I take it you are totally ignorant of the facts. Never mind your copycat name calling. Come up with some facts. No1 gave it an intellectually lazy try, by going to Reckless Endangerment and pulled a single paragraph which seemed to support his notion, but failed to read anywhere near the entire book. It would be impossible to read any chapter and conc ...[text shortened]... ng bankers license to do risky stuff knowing their risk would be passed on to the taxpayer.
It would be impossible to read any chapter and conclude that this whole episode wasn't deeply rooted in government excesses and incompetence, bipartisan incompetence.
Regardless of the scale of governmental incompetence, the major factor at play was without a doubt the recklessness and unmitigated greed of the financial sector, this is something you seem incapable of recognizing, but then again, seeing the world through the lens of blind ideology as you are, its only natural you'd en up with bizarre conclusions.
No one, certainly not me, claims that investment bankers, or mortgage brokers were innocent in all this.
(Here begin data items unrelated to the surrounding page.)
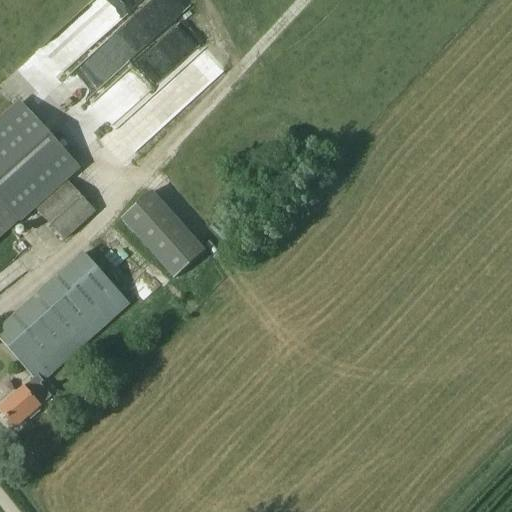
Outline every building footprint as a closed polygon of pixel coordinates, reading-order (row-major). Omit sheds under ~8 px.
[(106,0),(122,17),(141,0),(106,0)] [(0,116),(0,234),(72,169),(16,103),(0,116)] [(35,209),(64,241),(97,213),(67,181),(35,209)] [(174,280),(206,252),(153,192),(121,220),(174,280)] [(0,412),(16,431),(40,409),(32,399),(43,390),(40,387),(130,306),(105,277),(113,270),(98,253),(89,260),(83,253),(0,328),(0,344),(33,381),(24,389),(0,409),(0,412)] [(15,261),(0,273),(0,292),(25,273),(15,261)]
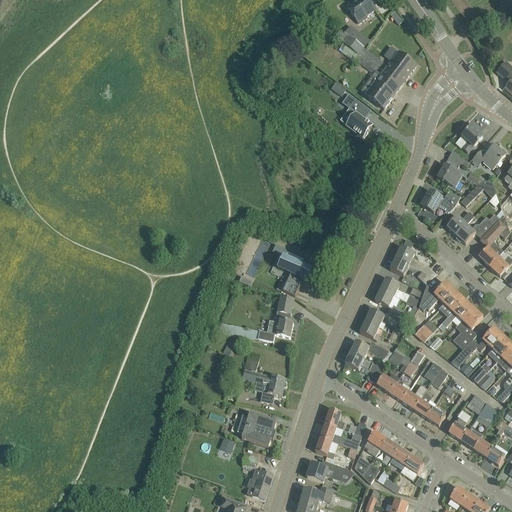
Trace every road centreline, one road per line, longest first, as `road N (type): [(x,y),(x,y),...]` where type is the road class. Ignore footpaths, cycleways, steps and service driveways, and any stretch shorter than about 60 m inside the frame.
road 1 (tertiary): [(319,375),(396,209)]
road 2 (residential): [(511,315),(396,209)]
road 3 (residential): [(445,456),(319,375)]
road 4 (tertiary): [(276,511),(319,375)]
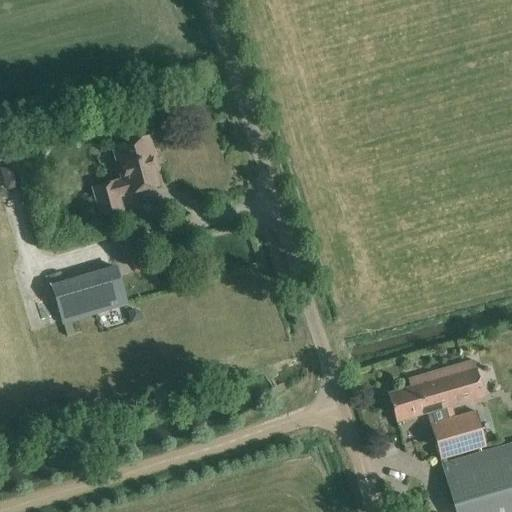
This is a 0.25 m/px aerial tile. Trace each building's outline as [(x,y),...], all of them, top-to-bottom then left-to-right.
[(125,195),(158,186),(150,158),(154,157),(149,137),(116,146),(120,162),(116,163),(121,180),(92,188),(100,216),(122,209),(118,197),(125,195)] [(51,286),(57,304),(62,323),(126,304),(115,267),(51,286)] [(59,273),(48,276),(51,285),(62,282),(61,277),(59,273)] [(130,322),(133,322),(142,319),(140,314),(140,312),(135,309),(127,312),(130,322)] [(455,511),(511,511),(511,444),(490,451),(488,445),(486,445),(476,412),(449,419),(446,408),(484,397),(474,361),(408,380),(410,387),(387,394),(396,422),(427,413),(455,511)]
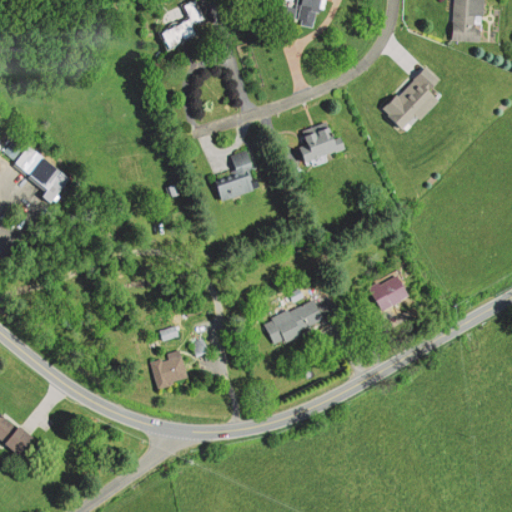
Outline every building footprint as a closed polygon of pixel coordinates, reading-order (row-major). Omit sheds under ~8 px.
[(157,30),(166,48),(194,35),(190,25),(207,17),(199,0),(184,0),(180,2),(186,16),(157,30)] [(317,0),(313,24),(273,16),(275,2),(294,6),(295,0),(317,0)] [(451,0),(448,37),(480,40),(483,0),(451,0)] [(422,63),(379,105),(399,125),(412,113),(416,118),(436,98),(427,88),(437,78),(422,63)] [(321,125),(298,133),(302,145),(293,148),(298,163),(341,148),(337,136),(326,139),(321,125)] [(18,163),(52,188),(66,170),(32,145),(18,163)] [(246,148),(229,155),(235,170),(208,181),(216,201),(260,183),(246,148)] [(368,285),(380,308),(406,294),(393,271),(368,285)] [(321,319),(272,340),(264,319),(312,298),(321,319)] [(150,361),(156,384),(184,377),(179,354),(150,361)] [(0,410),(39,440),(22,462),(0,445),(0,410)]
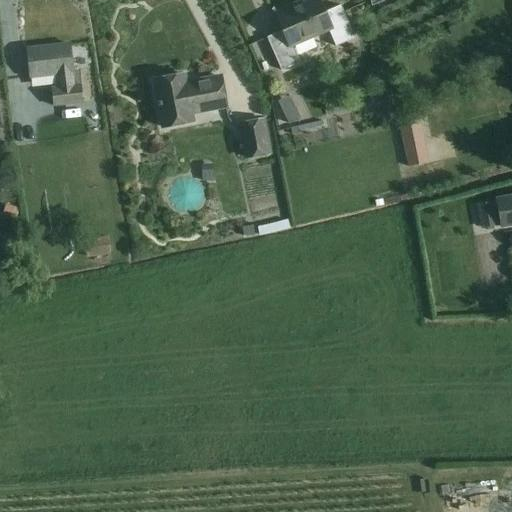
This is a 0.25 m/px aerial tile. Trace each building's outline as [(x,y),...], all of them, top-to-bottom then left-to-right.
[(332,29),(327,16),(319,0),(313,0),(293,9),(292,7),(276,14),(283,31),(267,38),(282,71),(301,63),(294,46),(332,29)] [(73,74),(72,65),(70,45),(27,50),(31,79),(57,76),(59,88),(53,89),(55,107),(83,104),(80,86),(74,86),(73,74)] [(371,73),(367,81),(369,87),(381,84),(378,72),(371,73)] [(227,107),(225,97),(221,78),(198,82),(198,85),(186,87),(184,76),(155,81),(159,103),(157,103),(158,108),(165,106),(169,127),(193,123),(191,114),(227,107)] [(382,90),(370,93),(372,103),(385,99),(382,90)] [(299,111),(287,117),(290,123),(301,118),(299,111)] [(273,157),(266,119),(238,124),(246,162),(273,157)] [(71,143),(99,135),(95,122),(68,130),(71,143)] [(161,197),(171,226),(200,216),(190,186),(161,197)] [(511,195),(494,199),(500,228),(511,225),(511,195)] [(478,205),(482,230),(498,227),(494,203),(478,205)] [(284,231),(254,236),(255,244),(285,240),(284,231)] [(105,239),(85,242),(88,261),(107,257),(105,239)]
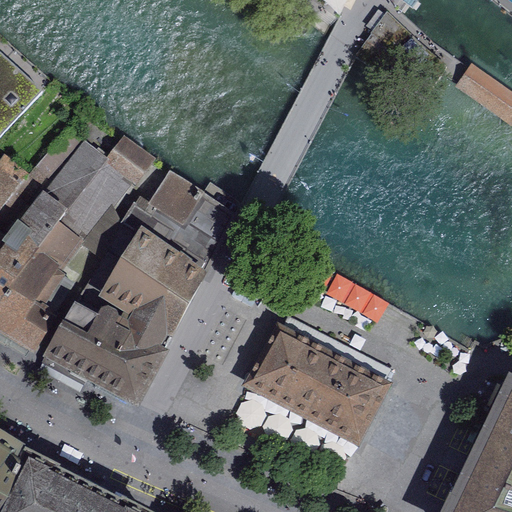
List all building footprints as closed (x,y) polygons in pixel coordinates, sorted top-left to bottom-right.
[(391,49),(413,67),(398,86),(423,103),(447,68),(387,14),(372,34),(391,49)] [(6,61),(0,67),(0,138),(43,93),(6,61)] [(25,180),(0,211),(0,227),(4,231),(46,176),(48,177),(79,141),(68,131),(25,180)] [(109,158),(105,163),(136,185),(152,163),(122,141),(109,158)] [(95,153),(85,145),(20,229),(17,226),(6,239),(7,240),(11,243),(0,258),(0,303),(86,187),(105,163),(109,158),(99,149),(95,153)] [(0,211),(25,180),(9,166),(0,177),(0,211)] [(138,403),(235,217),(175,178),(151,217),(135,206),(122,226),(46,355),(138,403)] [(0,303),(0,328),(32,348),(73,285),(54,272),(50,277),(38,269),(46,259),(55,266),(75,239),(82,245),(112,206),(86,187),(0,303)] [(0,244),(0,258),(11,243),(7,240),(4,244),(0,244)] [(244,276),(233,297),(251,307),(262,286),(276,261),(258,251),(244,276)] [(303,324),(295,339),(278,330),(265,355),(249,386),(303,414),(357,442),(386,386),(384,385),(392,370),(303,324)] [(511,511),(511,390),(452,511),(511,511)] [(0,441),(0,511),(36,511),(55,475),(11,448),(0,441)] [(120,508),(55,475),(36,511),(136,511),(124,506),(120,508)]
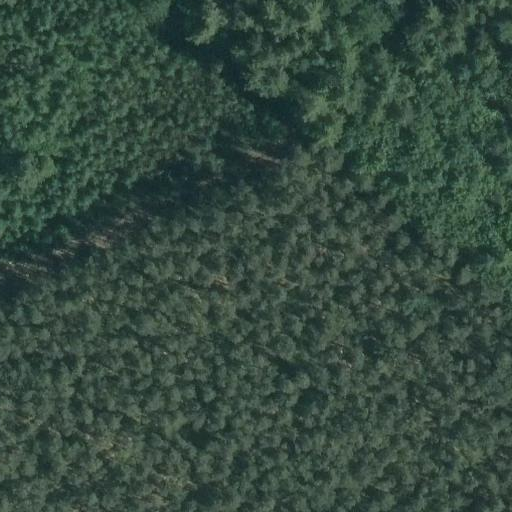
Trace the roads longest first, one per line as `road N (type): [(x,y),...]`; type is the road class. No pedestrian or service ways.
road 1 (track): [(511,63),(390,41),(313,0)]
road 2 (track): [(511,194),(391,60),(390,41)]
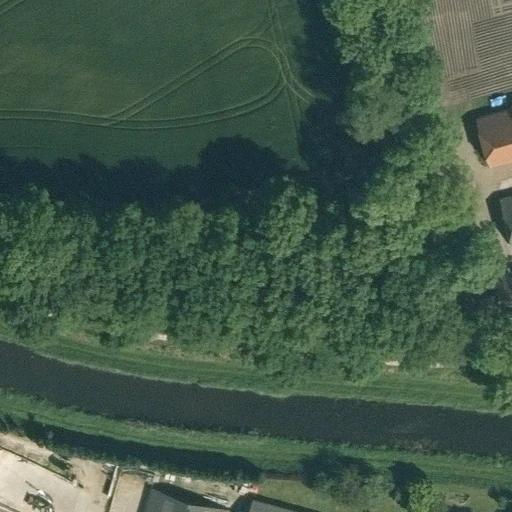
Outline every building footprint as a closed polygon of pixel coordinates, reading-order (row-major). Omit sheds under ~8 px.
[(511,106),(478,116),(491,164),(511,157),(511,106)] [(286,203),(320,204),(320,185),(287,185),(286,203)] [(511,193),(501,196),(511,236),(511,193)] [(511,301),(511,270),(511,271),(509,266),(490,272),(499,305),(511,301)] [(59,463),(65,474),(78,467),(72,456),(59,463)] [(229,511),(231,510),(154,487),(146,511),(229,511)] [(302,511),(255,499),(251,511),(302,511)]
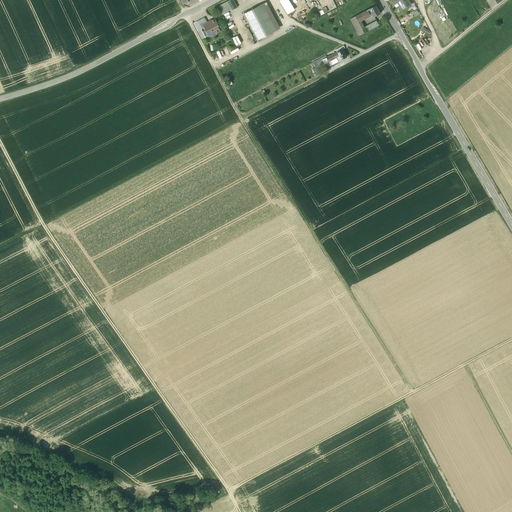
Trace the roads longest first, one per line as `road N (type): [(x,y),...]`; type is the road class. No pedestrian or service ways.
road 1 (track): [(511,339),(227,490),(202,488),(142,506),(99,476),(0,433)]
road 2 (track): [(178,0),(239,119),(410,393)]
road 3 (track): [(239,511),(42,224),(0,142)]
road 4 (track): [(318,77),(0,246)]
road 5 (tertiary): [(214,0),(74,74),(0,99)]
road 6 (secondary): [(511,225),(400,34)]
road 7 (residential): [(400,34),(364,53),(301,27),(275,0)]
and yet when allocating blame you're quick to denounce the government, while simultaneously (as your posting history reveals) advocating even less government oversight and regulation in favor of some idealized but still hazy "true capitalism". How is it that you blame government for not reigning in on the excesses of the financial sector in the same breath as you call for less government intervention?
Who wrote this, norm:
Even as they ignored the stock market bubble, these very regulators were laying the groundwork for a subsequent, far more virulent mania in the credit markets -- which helped finance, among other things, mortgages and home ownership. Regulators did this by siding with the banks that wanted to loosen the capital strings that bound them, too tightly they thought, in this brave new world.
Unfettered capitalism coupled with the ownership society-- where individuals were invited to participate in the wealth creation engine of the financial markets-- had become a potent combination. It had produced riches for corporate executives and considerable wealth for individuals, and had replaced federal deficits with an unheard-of government surplus, generated largely from taxes paid by investors on their market gains.
The belief that the free market could police itself better than any government regulator had already taken hold. So, even as Ferguson and other Federal Reserve officials paid lip service to the important lessons of the 1998 crisis, their actions showed that they ignored those lessons. Instead of heightening the scrutiny of risky practices among the big banks they oversaw, the Fed backed these institutions' desires to reduce capital requirements and increase their leverage and profits. Instead of reining in financial institutions in areas that could result in losses, Fed officials loosened them.
In other words, the Fed was busy becoming a pushover, not a policeman.